START Excerpted records
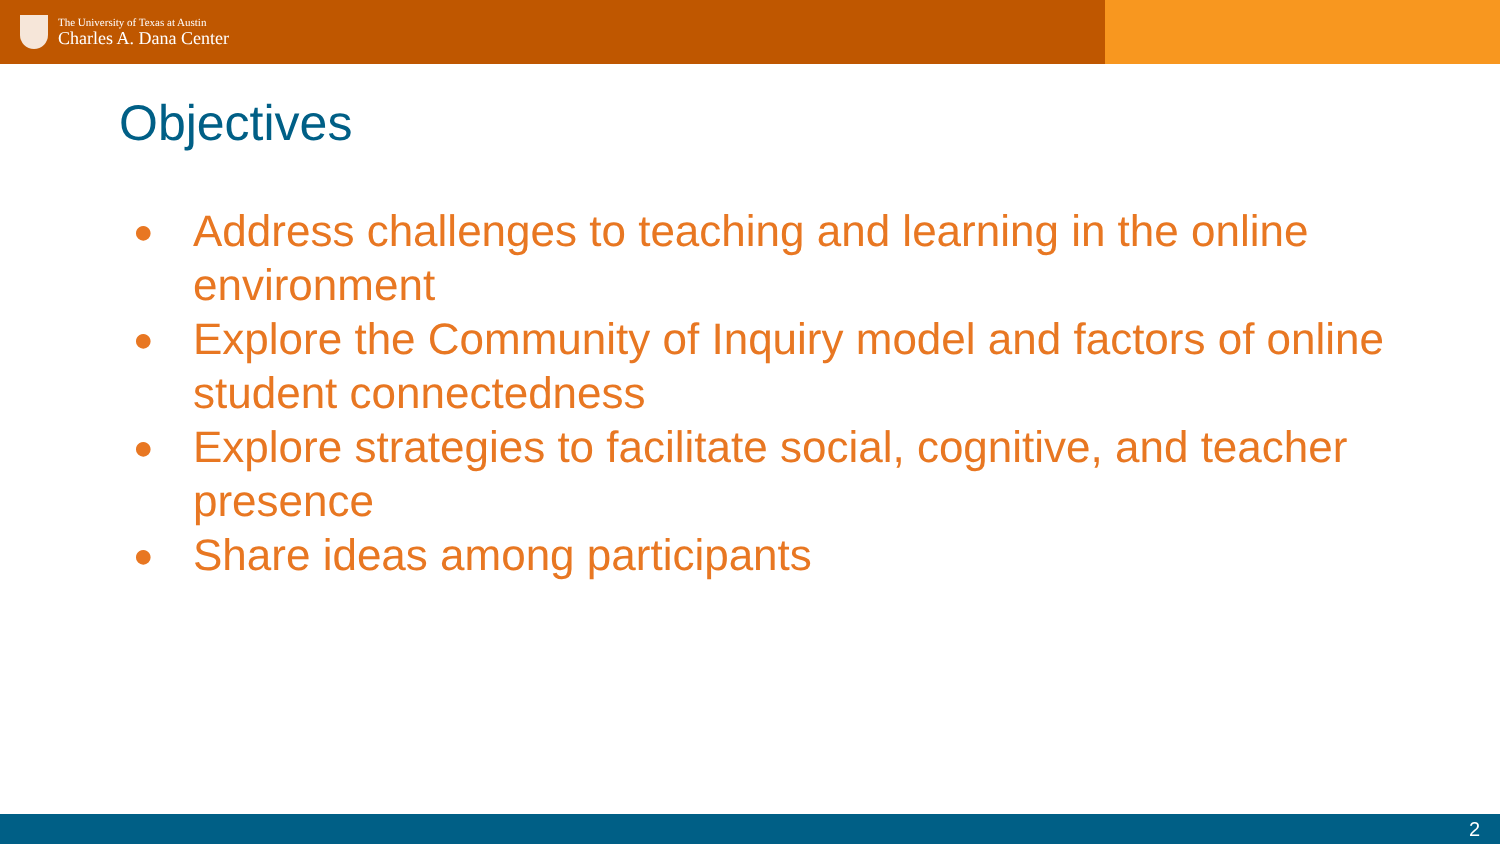The University of Texas at Austin
Charles A. Dana Center
Objectives
● Address challenges to teaching and learning in the online environment
● Explore the Community of Inquiry model and factors of online student connectedness
● Explore strategies to facilitate social, cognitive, and teacher presence
● Share ideas among participants
2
END Excerpted records
## Exercise brief
Give back the records above exactly. Pictures stay out.

## Exercise response
The University of Texas at Austin
Charles A. Dana Center
Objectives
● Address challenges to teaching and learning in the online environment
● Explore the Community of Inquiry model and factors of online student connectedness
● Explore strategies to facilitate social, cognitive, and teacher presence
● Share ideas among participants
2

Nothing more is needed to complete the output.